**Exercise text:**
━━━━━━━━━━

Tuesday, June 25, 2013
“I’ve never done this before,” Susan says anxiously. “But I think my husband will divorce me if I don’t get myself together. Not really, after 40 years of marriage he’s not likely to divorce me, but he’s certainly getting tired of me. Gosh, I’m getting tired of me. I’m sorry, I realize I’m rambling and you don’t even know what I’m talking about.”
“That’s fine,” I say reassuringly to this attractive, well groomed woman who I guess to be in her sixties. “You can tell your story in whatever way feels best to you.”
“Well, we’re originally from Philadelphia. I taught school there, my husband was a successful businessman. We’d been coming down to Florida for several years during the winters – after I retired from teaching – but then two years ago my husband decided he wanted to move down here permanently. I couldn’t believe it! He was willing to leave our children, our grandchildren and our beautiful home, to come to this place! I don’t know. It’s never appealed to me that much. Too plastic. I hope I’m not offending you.”

━━━━━━━━━━

**Records supplied:**
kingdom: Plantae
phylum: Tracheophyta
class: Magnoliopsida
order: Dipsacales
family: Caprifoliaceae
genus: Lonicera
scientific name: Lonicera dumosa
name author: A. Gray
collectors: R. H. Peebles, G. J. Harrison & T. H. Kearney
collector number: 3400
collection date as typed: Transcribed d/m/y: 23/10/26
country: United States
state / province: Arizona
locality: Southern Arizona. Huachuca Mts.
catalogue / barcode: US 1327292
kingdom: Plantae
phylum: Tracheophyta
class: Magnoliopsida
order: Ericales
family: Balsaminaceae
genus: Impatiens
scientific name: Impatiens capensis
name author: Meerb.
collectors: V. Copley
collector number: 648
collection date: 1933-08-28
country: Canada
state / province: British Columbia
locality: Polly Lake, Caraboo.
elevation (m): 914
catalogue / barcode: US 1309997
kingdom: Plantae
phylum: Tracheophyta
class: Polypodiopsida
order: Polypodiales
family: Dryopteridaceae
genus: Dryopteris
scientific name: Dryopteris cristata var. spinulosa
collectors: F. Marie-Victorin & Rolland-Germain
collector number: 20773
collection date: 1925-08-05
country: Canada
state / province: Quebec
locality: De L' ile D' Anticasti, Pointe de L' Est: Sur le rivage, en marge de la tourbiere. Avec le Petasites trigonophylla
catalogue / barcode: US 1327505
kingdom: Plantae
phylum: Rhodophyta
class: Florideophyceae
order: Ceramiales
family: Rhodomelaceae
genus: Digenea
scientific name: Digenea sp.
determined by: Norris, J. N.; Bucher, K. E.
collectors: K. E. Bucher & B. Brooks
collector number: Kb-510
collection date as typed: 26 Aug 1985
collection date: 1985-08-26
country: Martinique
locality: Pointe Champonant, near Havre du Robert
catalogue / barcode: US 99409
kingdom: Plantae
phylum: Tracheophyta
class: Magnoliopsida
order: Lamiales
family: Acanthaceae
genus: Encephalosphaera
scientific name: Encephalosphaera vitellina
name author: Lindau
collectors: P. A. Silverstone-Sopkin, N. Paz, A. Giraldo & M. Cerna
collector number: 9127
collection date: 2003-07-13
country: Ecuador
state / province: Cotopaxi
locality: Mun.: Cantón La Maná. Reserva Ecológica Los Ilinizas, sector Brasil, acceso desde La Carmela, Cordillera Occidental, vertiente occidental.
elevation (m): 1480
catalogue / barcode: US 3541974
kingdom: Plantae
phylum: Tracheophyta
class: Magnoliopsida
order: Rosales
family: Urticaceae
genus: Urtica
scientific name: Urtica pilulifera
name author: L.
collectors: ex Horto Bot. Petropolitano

━━━━━━━━━━

**Exercise prompt:**
Using the June 25, 2013 entry, decide whether each statement agrees with it: (a) Susan taught school in Philadelphia; (b) Susan's husband wanted to stay in Philadelphia; (c) Susan and her husband have been married for 40 years. Answer yes or no for each and quote the words that settle it.

**Worked solution:**
(a) Yes: "I taught school there"
(b) No: "two years ago my husband decided he wanted to move down here permanently"
(c) Yes: "after 40 years of marriage"